Related question from reading the blog on ttl_rebuilder_fixed_rate_period.
If compaction will normally cause expired TTL columns to trigger reindexing, do I have a potential issue where compaction could cause mutation messages to drop when the backpressure feature kicks in?
To illustrate my concern:
Let's say I'm maintaining 30 days of data and TTL rows older than 30 days.
My average row size is ~1600 bytes. Let's say I write 2 million rows/day, so over the course of 30 days, I have 60 million rows ~ 96GB (I'm not sure that total data size actually matters...see below)
If my compaction_throughput_mb_per_sec is set to 16 and 1/30th of my data is TTL'd on average, does this mean I have perhaps 16MB/sec / (1600 bytes/row) = 10,000 rows/sec * 1/30th = 333 rows/sec that might be getting thrown at Solr to reindex?
If so, do I need to significantly alter my compaction throughput or perhaps schedule compaction for off-hours to avoid collision with normal high-frequency writes? Are there other alternatives that you can see?

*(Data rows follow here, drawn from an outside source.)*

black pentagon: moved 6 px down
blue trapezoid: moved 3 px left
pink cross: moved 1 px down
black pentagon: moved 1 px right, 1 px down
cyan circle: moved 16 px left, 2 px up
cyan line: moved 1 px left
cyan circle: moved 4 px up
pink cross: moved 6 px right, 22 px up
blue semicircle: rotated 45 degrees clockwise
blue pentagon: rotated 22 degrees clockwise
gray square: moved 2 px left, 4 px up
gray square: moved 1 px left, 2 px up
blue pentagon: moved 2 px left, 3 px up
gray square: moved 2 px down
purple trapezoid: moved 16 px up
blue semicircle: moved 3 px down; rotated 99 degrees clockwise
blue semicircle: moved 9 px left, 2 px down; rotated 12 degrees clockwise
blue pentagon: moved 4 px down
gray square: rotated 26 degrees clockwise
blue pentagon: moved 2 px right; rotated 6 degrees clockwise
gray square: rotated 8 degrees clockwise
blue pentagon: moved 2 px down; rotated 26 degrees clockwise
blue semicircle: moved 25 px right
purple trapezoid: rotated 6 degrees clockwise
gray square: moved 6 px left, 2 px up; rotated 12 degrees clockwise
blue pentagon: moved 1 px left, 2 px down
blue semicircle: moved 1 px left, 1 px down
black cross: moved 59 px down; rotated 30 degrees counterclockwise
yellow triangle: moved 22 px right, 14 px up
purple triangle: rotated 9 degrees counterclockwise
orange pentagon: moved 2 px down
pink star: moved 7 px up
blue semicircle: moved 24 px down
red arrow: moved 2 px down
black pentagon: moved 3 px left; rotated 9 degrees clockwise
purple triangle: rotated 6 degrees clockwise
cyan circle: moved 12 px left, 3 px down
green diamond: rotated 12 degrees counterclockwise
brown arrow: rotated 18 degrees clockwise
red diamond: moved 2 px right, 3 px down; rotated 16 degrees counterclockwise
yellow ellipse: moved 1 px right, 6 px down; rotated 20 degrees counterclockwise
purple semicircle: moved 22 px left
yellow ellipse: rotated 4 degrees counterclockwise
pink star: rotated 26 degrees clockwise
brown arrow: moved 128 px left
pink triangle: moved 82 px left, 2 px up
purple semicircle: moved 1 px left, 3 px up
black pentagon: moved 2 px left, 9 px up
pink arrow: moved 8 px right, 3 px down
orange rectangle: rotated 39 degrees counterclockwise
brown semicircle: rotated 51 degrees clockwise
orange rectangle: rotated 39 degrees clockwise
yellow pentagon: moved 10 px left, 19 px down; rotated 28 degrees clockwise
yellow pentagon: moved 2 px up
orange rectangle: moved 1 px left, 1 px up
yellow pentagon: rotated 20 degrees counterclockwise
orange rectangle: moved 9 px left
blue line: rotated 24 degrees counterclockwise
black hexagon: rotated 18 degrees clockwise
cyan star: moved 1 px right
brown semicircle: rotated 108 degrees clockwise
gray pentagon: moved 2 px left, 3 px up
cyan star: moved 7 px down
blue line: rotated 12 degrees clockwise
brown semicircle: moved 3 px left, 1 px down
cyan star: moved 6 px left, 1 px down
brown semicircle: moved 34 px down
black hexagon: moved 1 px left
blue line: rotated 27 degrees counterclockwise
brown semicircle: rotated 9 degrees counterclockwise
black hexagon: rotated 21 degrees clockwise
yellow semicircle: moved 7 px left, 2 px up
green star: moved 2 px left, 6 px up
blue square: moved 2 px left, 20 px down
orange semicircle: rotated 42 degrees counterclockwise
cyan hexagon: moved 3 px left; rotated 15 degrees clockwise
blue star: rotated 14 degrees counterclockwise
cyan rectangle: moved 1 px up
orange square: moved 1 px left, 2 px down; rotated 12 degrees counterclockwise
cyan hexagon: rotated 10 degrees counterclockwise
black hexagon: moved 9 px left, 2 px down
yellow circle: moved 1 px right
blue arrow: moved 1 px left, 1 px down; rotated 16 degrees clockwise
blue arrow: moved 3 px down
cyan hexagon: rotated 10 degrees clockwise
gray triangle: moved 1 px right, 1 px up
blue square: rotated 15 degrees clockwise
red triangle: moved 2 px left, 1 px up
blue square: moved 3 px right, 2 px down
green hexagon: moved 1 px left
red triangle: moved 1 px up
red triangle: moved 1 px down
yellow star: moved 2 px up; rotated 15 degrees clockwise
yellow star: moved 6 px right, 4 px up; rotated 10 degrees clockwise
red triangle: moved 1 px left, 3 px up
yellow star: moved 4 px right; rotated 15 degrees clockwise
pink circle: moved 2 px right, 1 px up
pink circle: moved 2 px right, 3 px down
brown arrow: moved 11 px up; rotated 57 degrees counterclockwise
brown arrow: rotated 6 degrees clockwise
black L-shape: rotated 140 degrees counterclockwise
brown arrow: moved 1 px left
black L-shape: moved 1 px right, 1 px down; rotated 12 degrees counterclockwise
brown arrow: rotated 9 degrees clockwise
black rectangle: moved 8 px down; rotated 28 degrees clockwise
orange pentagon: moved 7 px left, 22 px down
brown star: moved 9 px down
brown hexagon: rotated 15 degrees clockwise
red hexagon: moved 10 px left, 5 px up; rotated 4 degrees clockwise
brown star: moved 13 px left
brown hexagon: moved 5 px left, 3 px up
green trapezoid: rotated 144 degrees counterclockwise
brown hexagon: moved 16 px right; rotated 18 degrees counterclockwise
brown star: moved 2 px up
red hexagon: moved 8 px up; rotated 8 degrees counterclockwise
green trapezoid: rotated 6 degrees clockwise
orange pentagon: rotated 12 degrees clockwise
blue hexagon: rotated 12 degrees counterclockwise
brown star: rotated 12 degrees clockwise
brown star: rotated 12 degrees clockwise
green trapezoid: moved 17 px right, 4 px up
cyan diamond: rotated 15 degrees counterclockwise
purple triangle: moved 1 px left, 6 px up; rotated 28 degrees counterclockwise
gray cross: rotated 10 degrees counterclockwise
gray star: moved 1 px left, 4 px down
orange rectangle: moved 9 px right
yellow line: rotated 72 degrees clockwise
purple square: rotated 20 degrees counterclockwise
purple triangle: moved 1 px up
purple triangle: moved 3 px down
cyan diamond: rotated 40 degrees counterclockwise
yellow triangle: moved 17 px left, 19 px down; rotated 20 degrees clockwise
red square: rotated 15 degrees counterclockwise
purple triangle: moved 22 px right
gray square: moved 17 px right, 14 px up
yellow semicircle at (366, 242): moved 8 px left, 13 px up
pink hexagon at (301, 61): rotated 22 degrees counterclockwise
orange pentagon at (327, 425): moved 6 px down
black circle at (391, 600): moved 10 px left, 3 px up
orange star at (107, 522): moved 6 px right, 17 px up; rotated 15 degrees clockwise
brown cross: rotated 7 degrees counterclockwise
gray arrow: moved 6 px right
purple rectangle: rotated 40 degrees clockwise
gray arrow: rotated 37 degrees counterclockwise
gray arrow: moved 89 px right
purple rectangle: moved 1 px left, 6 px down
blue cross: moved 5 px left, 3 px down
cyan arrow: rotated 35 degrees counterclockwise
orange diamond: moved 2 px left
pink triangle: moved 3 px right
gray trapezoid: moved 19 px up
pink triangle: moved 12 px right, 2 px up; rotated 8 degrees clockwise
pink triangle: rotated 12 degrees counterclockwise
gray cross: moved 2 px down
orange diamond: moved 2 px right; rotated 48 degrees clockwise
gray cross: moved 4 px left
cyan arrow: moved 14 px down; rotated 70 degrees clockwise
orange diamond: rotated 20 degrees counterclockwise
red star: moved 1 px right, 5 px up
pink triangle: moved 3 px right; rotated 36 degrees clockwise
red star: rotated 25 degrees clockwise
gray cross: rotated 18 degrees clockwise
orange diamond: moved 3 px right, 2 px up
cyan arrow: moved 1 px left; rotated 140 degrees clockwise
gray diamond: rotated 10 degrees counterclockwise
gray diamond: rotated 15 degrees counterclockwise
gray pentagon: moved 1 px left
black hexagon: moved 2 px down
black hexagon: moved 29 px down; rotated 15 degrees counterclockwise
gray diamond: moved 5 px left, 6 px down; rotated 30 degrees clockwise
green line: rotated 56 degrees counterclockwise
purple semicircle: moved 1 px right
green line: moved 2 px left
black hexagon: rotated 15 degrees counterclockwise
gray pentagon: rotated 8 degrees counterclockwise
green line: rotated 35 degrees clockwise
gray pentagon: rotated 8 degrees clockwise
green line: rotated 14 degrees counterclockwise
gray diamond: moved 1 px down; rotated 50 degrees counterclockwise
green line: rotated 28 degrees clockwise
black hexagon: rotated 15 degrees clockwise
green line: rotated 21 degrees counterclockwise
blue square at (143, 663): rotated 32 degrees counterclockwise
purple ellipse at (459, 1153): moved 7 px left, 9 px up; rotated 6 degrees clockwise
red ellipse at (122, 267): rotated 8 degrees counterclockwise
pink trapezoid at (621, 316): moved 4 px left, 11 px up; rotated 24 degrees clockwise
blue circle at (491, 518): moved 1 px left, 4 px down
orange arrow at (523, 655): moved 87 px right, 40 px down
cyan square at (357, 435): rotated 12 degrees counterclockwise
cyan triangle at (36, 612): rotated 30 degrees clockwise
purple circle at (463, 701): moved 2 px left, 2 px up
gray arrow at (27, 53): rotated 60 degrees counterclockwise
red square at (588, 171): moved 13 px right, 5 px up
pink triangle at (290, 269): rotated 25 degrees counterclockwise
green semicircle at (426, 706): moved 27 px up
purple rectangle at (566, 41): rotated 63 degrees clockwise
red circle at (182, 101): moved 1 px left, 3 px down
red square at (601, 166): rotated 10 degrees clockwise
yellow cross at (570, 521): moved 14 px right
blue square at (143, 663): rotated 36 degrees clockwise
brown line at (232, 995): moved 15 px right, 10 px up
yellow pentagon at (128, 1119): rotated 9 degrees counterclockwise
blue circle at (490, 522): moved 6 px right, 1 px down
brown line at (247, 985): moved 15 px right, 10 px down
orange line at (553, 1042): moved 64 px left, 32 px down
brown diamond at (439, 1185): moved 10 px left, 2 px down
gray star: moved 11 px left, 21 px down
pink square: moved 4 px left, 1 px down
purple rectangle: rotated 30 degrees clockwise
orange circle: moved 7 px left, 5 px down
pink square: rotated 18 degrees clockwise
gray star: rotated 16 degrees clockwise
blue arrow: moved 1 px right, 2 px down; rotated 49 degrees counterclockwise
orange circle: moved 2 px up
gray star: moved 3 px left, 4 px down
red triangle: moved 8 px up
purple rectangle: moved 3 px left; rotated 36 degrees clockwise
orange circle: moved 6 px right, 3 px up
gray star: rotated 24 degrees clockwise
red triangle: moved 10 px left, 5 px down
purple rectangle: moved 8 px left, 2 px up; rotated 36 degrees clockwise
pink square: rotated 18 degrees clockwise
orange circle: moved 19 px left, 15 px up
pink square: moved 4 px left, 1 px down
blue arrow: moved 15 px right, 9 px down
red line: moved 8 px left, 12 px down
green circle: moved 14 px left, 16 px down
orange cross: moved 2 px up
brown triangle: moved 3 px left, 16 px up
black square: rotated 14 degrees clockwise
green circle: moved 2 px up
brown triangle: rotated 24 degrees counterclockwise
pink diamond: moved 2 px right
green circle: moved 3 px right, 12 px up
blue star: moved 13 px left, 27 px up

I'm trying to figure out the spike I'm seeing in tpstats. My data rate is currently throttled to 1000 writes/sec:
2013-08-26T04:07:45 192.168.131.193 MutationStage 0 22 27205533 0 0
2013-08-26T04:08:03 192.168.131.193 MutationStage 13 56 27223449 0 0
2013-08-26T04:08:30 192.168.131.193 MutationStage 32 66040 27237761 0 0
2013-08-26T04:08:56 192.168.131.193 MutationStage 0 0 27381008 0 0
In 27 seconds I go from 56 pending messages to 66k messages.